Dead candidate advances to final round of US mayoral election
Charles Lamb’s name will be on the April 2 ballot in Oklahoma despite his death in December.
A US candidate has advanced to the final round of mayoral elections – despite dying in December.
Charles Lamb’s name will be on the April 2 ballot to be mayor of Edmond, Oklahoma, following a Facebook campaign supporting his candidacy.
Results from the three-person race showed that former mayor Mr Lamb finished second to Dan O’Neil.
“It’s sort of an awkward election,” Mr O’Neil said. “Mr Lamb was a fixture in Edmond for a long time … I will continue doing what he did,” he added.
If Mr Lamb is elected, the City Council would appoint a living mayor.
“There are people advocating for his election for their political reasons … they want to be mayor,” according to Mr O’Neil, who served one term as mayor from 2007-2009.
The Facebook campaign was led by Michelle Schaefer, of Edmond, who referred questions to Councilman Nick Massey, who Ms Schaefer has said she hopes is appointed mayor.
Mr Massey also called the situation awkward and said he would have run for mayor had Mr Lamb not sought re-election, but that the filing period had closed when Mr Lamb died.
He said he would be “honoured” to accept the appointment but would not campaign for people to vote for Mr Lamb in the general election.
“I think I prefer to sit back and let the citizens do what they think is right. I don’t expect to do any active campaigning,” Mr Massey said.
“If you like the direction the city has been taking over the last six, seven, eight years, you might consider voting for Charles and let the City Council decide who to appoint” to lead the city of nearly 92,000, he added.
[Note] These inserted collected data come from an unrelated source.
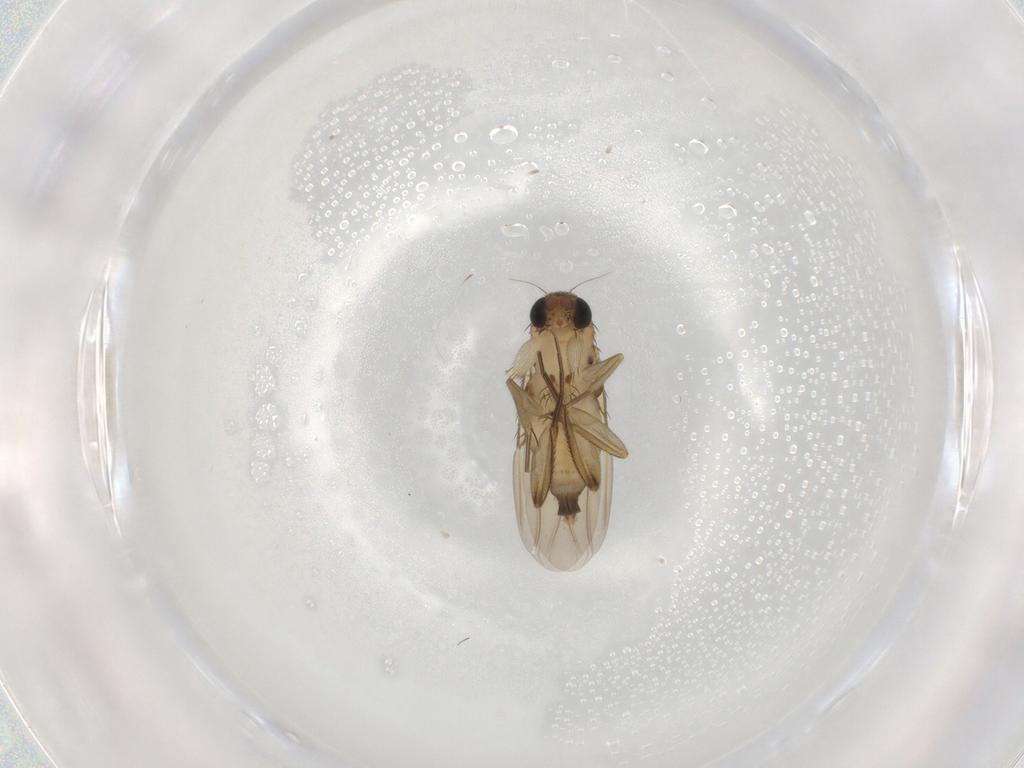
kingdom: Animalia
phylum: Arthropoda
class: Insecta
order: Diptera
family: Phoridae
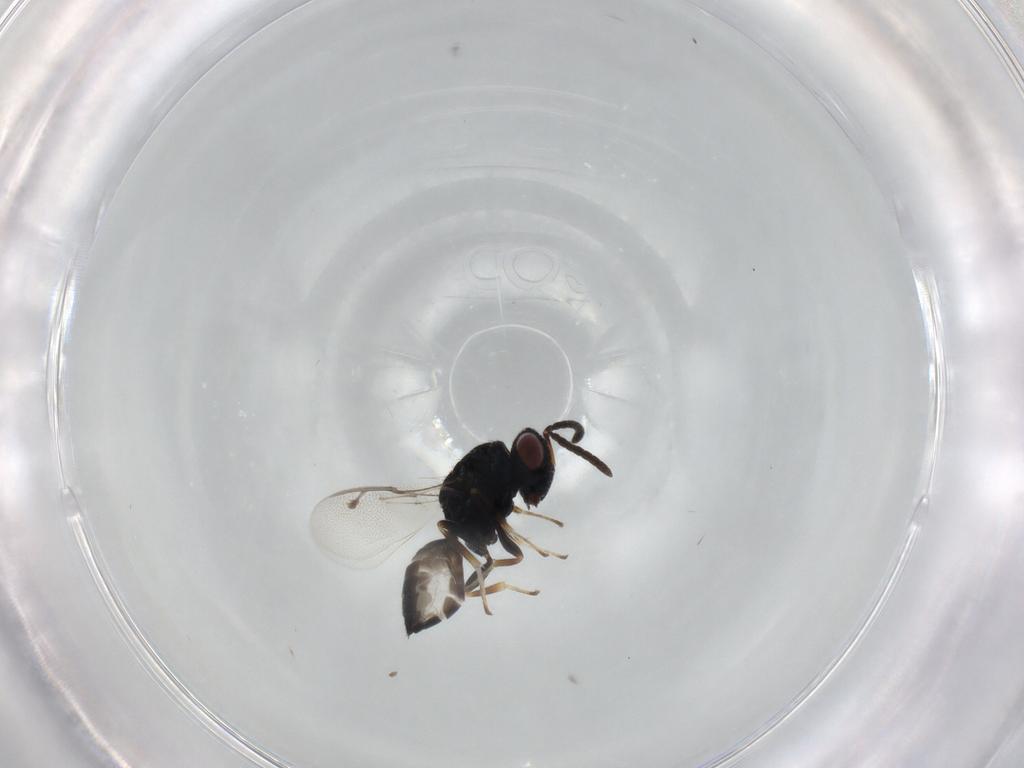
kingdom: Animalia
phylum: Arthropoda
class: Insecta
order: Hymenoptera
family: Pteromalidae
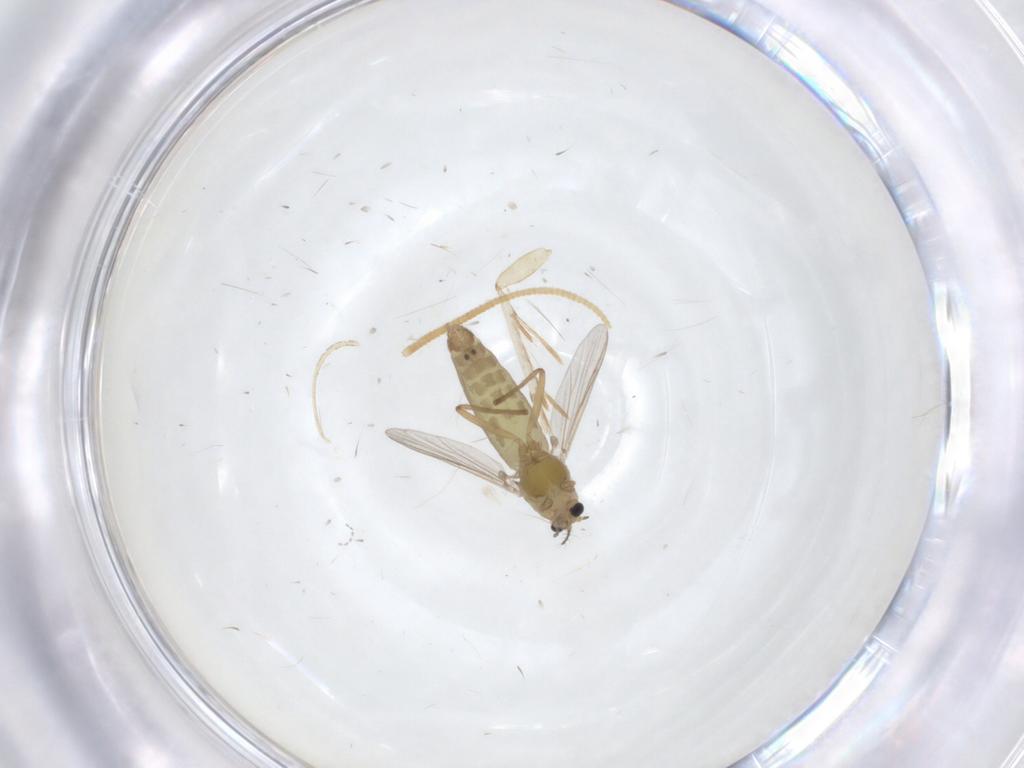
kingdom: Animalia
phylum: Arthropoda
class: Insecta
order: Diptera
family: Chironomidae
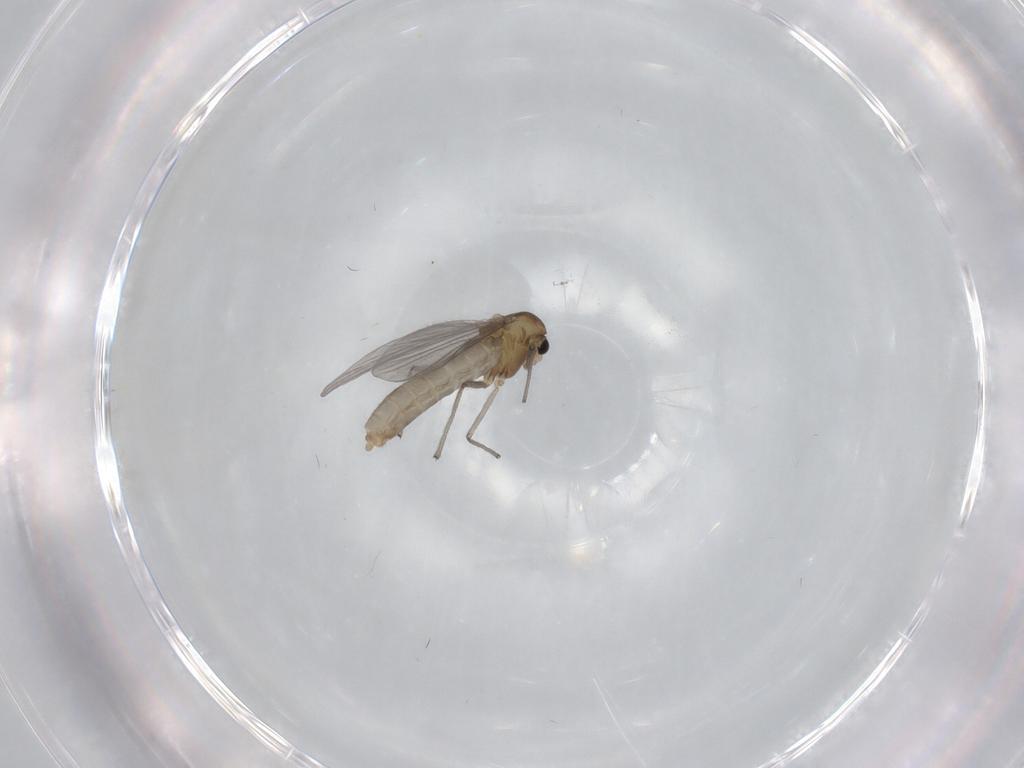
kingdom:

When Mr Lamb died it was too late to remove his name from the ballot or to add anyone else, according to city spokesman Casey Moore.
Although Mr O’Neil received nearly 56% of the more than 6,200 votes cast, both he and Mr Lamb, who received 33%, will appear on the April ballot.
Erik Lamb, the son of the late mayor, said he, his sister and his mother learned of the planned social media campaign and discussed it before it became public.
“We were approached by outside people who asked if they would have our blessing and we gave it to them to go ahead and continue,” Erik Lamb said.